Deer Park bowler Adam Zimmerman looks on during practice at...

Deer Park bowler Adam Zimmerman looks on during practice at Deer Park Bowl. (Jan. 13, 2014) Credit: Barry Sloan

Surrounded by his family, Adam Zimmerman made it all the way to a Long Island Youth Bowling Tour tournament final using his two-handed delivery before falling to his 16-year-old opponent.

He was 6 at the time.

Back then, Zimmerman, now a Deer Park sophomore, couldn't even lift a bowling ball with one hand. Years passed and that particular problem disappeared, but the delivery remained. Don't mess with a good thing, his father, Steve, a certified bowling coach, thought.

Another good thing that hasn't changed: Where Adam competes, the Zimmermans follow. Bowling is in the blood for the first family of Deer Park Lanes. Adam's parents, Steve and Karen, were two of the four who successfully petitioned the Deer Park school board to start a program eight years ago. Big brother Erik, once a four-year starter, is the president of his bowling team at the University of Delaware. At the high school, Steve, who also bowls in three leagues, serves as an de facto adviser, and even helped first-time coach Kyle McCourt improve from a 75 in his first game back after a 15-year bowling hiatus, to a 201, which he bowled last week. That jump happened in the span of a month and a half.

Karen is the team scorekeeper. Adam? Well, he's the star.

"He's better than me now," said Erik, who was first brought to a bowling alley at two weeks old. "He's always been good, and he's always been a little bit faster than me at getting to certain scores. It's great watching him."

Zimmerman has gone from a 215 average in 2012 to a 235.86 average this year -- tops in Suffolk. He's also earned a county-high 31 match points this season, with a high series of 779.

The goal this year is to make it onto the Suffolk All-Star team, which will compete in the state tournament in West Babylon.

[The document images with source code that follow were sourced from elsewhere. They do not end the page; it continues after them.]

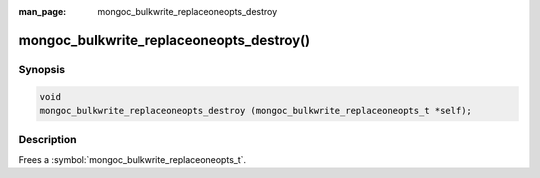 :man_page: mongoc_bulkwrite_replaceoneopts_destroy

mongoc_bulkwrite_replaceoneopts_destroy()
=========================================

Synopsis
--------

.. code-block:: c

   void
   mongoc_bulkwrite_replaceoneopts_destroy (mongoc_bulkwrite_replaceoneopts_t *self);

Description
-----------

Frees a :symbol:`mongoc_bulkwrite_replaceoneopts_t`.
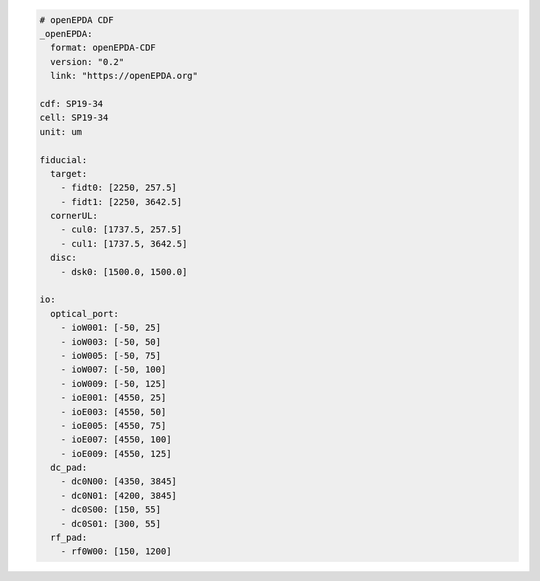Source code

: .. code-block:: yaml

    # openEPDA CDF
    _openEPDA:
      format: openEPDA-CDF
      version: "0.2"
      link: "https://openEPDA.org"

    cdf: SP19-34
    cell: SP19-34
    unit: um

    fiducial:
      target:
        - fidt0: [2250, 257.5]
        - fidt1: [2250, 3642.5]
      cornerUL:
        - cul0: [1737.5, 257.5]
        - cul1: [1737.5, 3642.5]
      disc:
        - dsk0: [1500.0, 1500.0]

    io:
      optical_port:
        - ioW001: [-50, 25]
        - ioW003: [-50, 50]
        - ioW005: [-50, 75]
        - ioW007: [-50, 100]
        - ioW009: [-50, 125]
        - ioE001: [4550, 25]
        - ioE003: [4550, 50]
        - ioE005: [4550, 75]
        - ioE007: [4550, 100]
        - ioE009: [4550, 125]
      dc_pad:
        - dc0N00: [4350, 3845]
        - dc0N01: [4200, 3845]
        - dc0S00: [150, 55]
        - dc0S01: [300, 55]
      rf_pad:
        - rf0W00: [150, 1200]
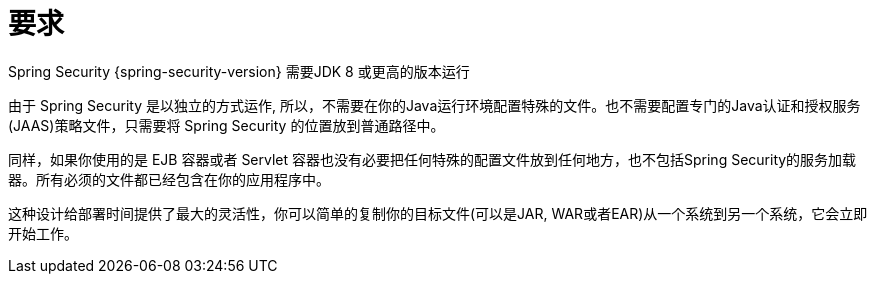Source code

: [[prerequisites]]
= 要求

Spring Security {spring-security-version} 需要JDK 8 或更高的版本运行

由于 Spring Security 是以独立的方式运作, 所以，不需要在你的Java运行环境配置特殊的文件。也不需要配置专门的Java认证和授权服务(JAAS)策略文件，只需要将 Spring Security 的位置放到普通路径中。

同样，如果你使用的是 EJB 容器或者 Servlet 容器也没有必要把任何特殊的配置文件放到任何地方，也不包括Spring Security的服务加载器。所有必须的文件都已经包含在你的应用程序中。

这种设计给部署时间提供了最大的灵活性，你可以简单的复制你的目标文件(可以是JAR, WAR或者EAR)从一个系统到另一个系统，它会立即开始工作。

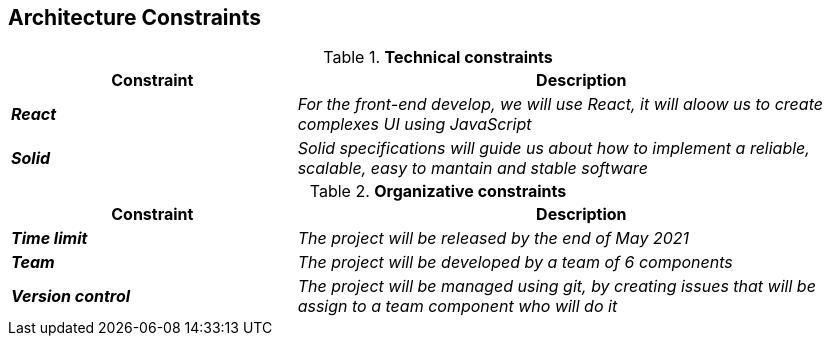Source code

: [[section-architecture-constraints]]
== Architecture Constraints


[options="header",cols="1,2"]
.*Technical constraints*
|===
|*Constraint*|*Description*
| *_React_* | _For the front-end develop, we will use React, it will aloow us to create complexes UI using JavaScript_ 
| *_Solid_* | _Solid specifications will guide us about how to implement a reliable, scalable, easy to mantain and stable software_ 
|===


[options="header",cols="1,2"]
.*Organizative constraints*
|===
|*Constraint*|*Description*
| *_Time limit_* | _The project will be released by the end of May 2021_
| *_Team_* | _The project will be developed by a team of 6 components_
| *_Version control_* | _The project will be managed using git, by creating issues that will be assign to a team component who will do it_
|===

 

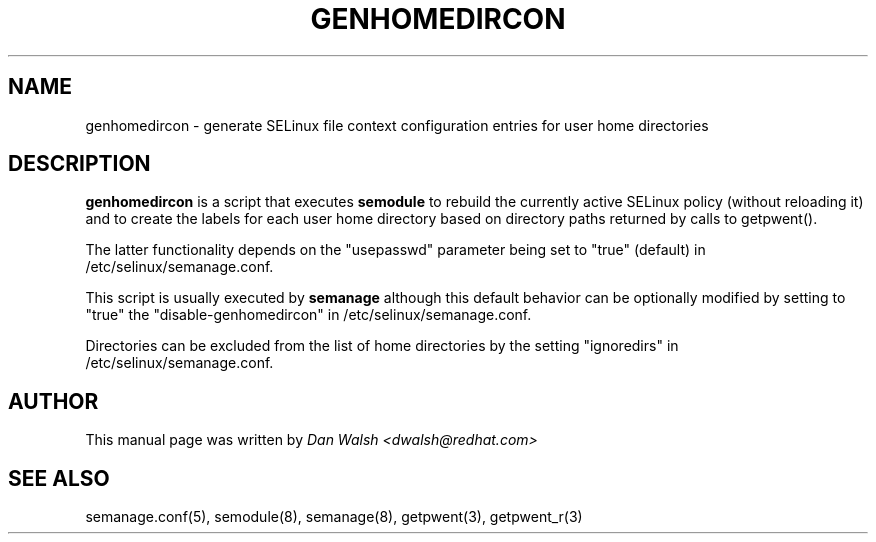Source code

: .TH GENHOMEDIRCON "8" "Sep 2011" "Security Enhanced Linux" "SELinux"
.SH NAME
genhomedircon \- generate SELinux file context configuration entries for user home directories
.SH DESCRIPTION
.B genhomedircon
is a script that executes
.B semodule
to rebuild the currently active SELinux policy (without reloading it) and to create the
labels for each user home directory based on directory paths returned by calls to getpwent().

The latter functionality depends on the "usepasswd" parameter being set to "true" (default)
in /etc/selinux/semanage.conf.

This script is usually executed by
.B semanage
although this default behavior can be optionally modified by setting to "true" the
"disable-genhomedircon" in /etc/selinux/semanage.conf.

Directories can be excluded from the list of home directories by the setting "ignoredirs"
in /etc/selinux/semanage.conf.

.SH AUTHOR
This manual page was written by
.I Dan Walsh <dwalsh@redhat.com>

.SH "SEE ALSO"
semanage.conf(5), semodule(8), semanage(8), getpwent(3), getpwent_r(3)
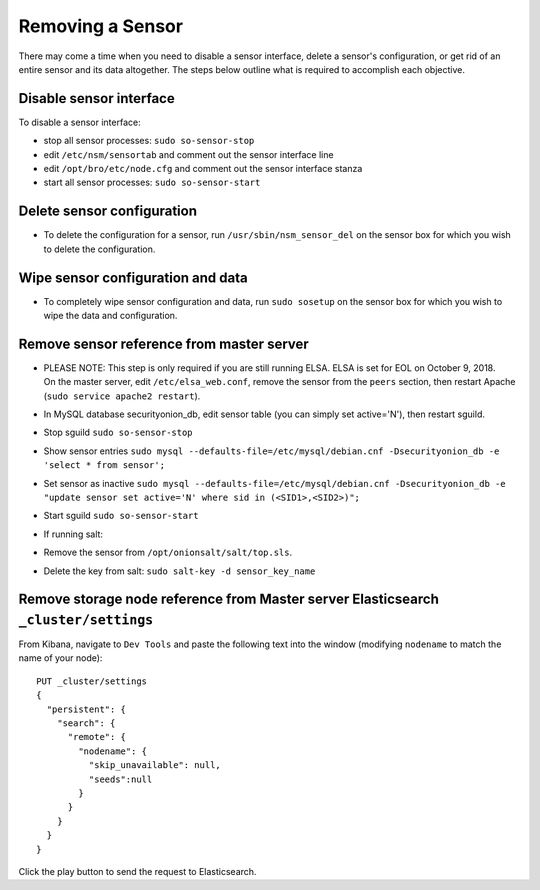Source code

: Removing a Sensor
=================

There may come a time when you need to disable a sensor interface,
delete a sensor's configuration, or get rid of an entire sensor and its
data altogether. The steps below outline what is required to accomplish
each objective.

Disable sensor interface
------------------------

To disable a sensor interface:

-  stop all sensor processes:
   ``sudo so-sensor-stop``
-  edit ``/etc/nsm/sensortab`` and comment out the sensor interface line
-  edit ``/opt/bro/etc/node.cfg`` and comment out the sensor interface
   stanza
-  start all sensor processes:
   ``sudo so-sensor-start``

Delete sensor configuration
---------------------------

-  To delete the configuration for a sensor, run
   ``/usr/sbin/nsm_sensor_del`` on the sensor box for which you wish to
   delete the configuration.

Wipe sensor configuration and data
----------------------------------

-  To completely wipe sensor configuration and data, run
   ``sudo sosetup`` on the sensor box for which you wish to wipe the
   data and configuration.

Remove sensor reference from master server
------------------------------------------

-  | PLEASE NOTE: This step is only required if you are still running
     ELSA. ELSA is set for EOL on October 9, 2018.
   | On the master server, edit ``/etc/elsa_web.conf``, remove the
     sensor from the ``peers`` section, then restart Apache
     (``sudo service apache2 restart``).

-  In MySQL database securityonion\_db, edit sensor table (you can
   simply set
   active='N'), then restart sguild.
-  Stop sguild ``sudo so-sensor-stop``
-  Show sensor entries
   ``sudo mysql --defaults-file=/etc/mysql/debian.cnf -Dsecurityonion_db -e 'select * from sensor';``
-  Set sensor as inactive
   ``sudo mysql --defaults-file=/etc/mysql/debian.cnf -Dsecurityonion_db -e "update sensor set active='N' where sid in (<SID1>,<SID2>)";``
-  Start sguild ``sudo so-sensor-start``

-  If running salt:
-  Remove the sensor from ``/opt/onionsalt/salt/top.sls``.
-  Delete the key from salt: ``sudo salt-key -d sensor_key_name``

Remove storage node reference from Master server Elasticsearch ``_cluster/settings``
------------------------------------------------------------------------------------

From Kibana, navigate to ``Dev Tools`` and paste the following text into
the window (modifying ``nodename`` to match the name of your node):

::

    PUT _cluster/settings
    {
      "persistent": {
        "search": {
          "remote": {
            "nodename": {
              "skip_unavailable": null,
              "seeds":null
            }
          }
        }
      }  
    }

Click the play button to send the request to Elasticsearch.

"I've been practicing hard," Zimmerman said. "But I'm surprised because [my improvement] is such a big jump, and I wasn't expecting it. I'm throwing it harder and getting bigger."

Around Zimmerman, the Falcons, who won one match all of last year, are 9-3 in League I. He's earned around $20,000 in scholarship money competing in tournaments, McCourt said, and has 14 perfect games in his amateur career, Karen said.

"There's a certain amount of skill to it, but he works his butt off," McCourt said. "And the other kids see that, and it's like a ring they can grab a hold of. It's like, maybe I can . . . and now I have kids that went from bowling a 20 in the beginning of a year to a 150."

Steve, McCourt said, helps monumentally -- going as far as hooking up most of the novice bowlers with package prices for equipment. For Adam, "It's good to know [the family] is always there. I can always go to [my dad] for help to figure something out."

The family has traveled across the country attending bowling tournaments, and Adam and Erik were even able to bowl together on varsity when the youngest Zimmerman was in seventh grade. Bowling runs so deep, Steve and Karen even met at a bowling tournament 27 years ago.

It's no wonder the Zimmermans didn't give up after the school board rejected their first petition to start a team nine years ago. A year later, they brought along a representative from the United States Bowling Congress and "we had Erik and Adam read something to them at a board meeting," Karen said. "Adam was 7 and he read a prepared statement."

Adam doesn't remember reading the letter, but knows he'd been bowling about three years at that point.

"It tugged at the heartstrings," Steve said. "It was a little more effective."

Erik joined the team immediately but didn't start until freshman year because of the abundance of skilled seniors chomping to compete. He excelled using his standard delivery, while Adam matured and perfected his two-handed delivery, joining the team as soon as he could, six years later.

"None of us bowl that way," Steve said. "But it allows him to impart more and a stronger revolution . . . When you start so young, you bowl with two hands. He developed success with it at an early age and I knew it would become a much more prevalent way of bowling. I decided to leave him alone."

Adam's take: "I threw it. It worked."

Like we said: Don't mess with a good thing.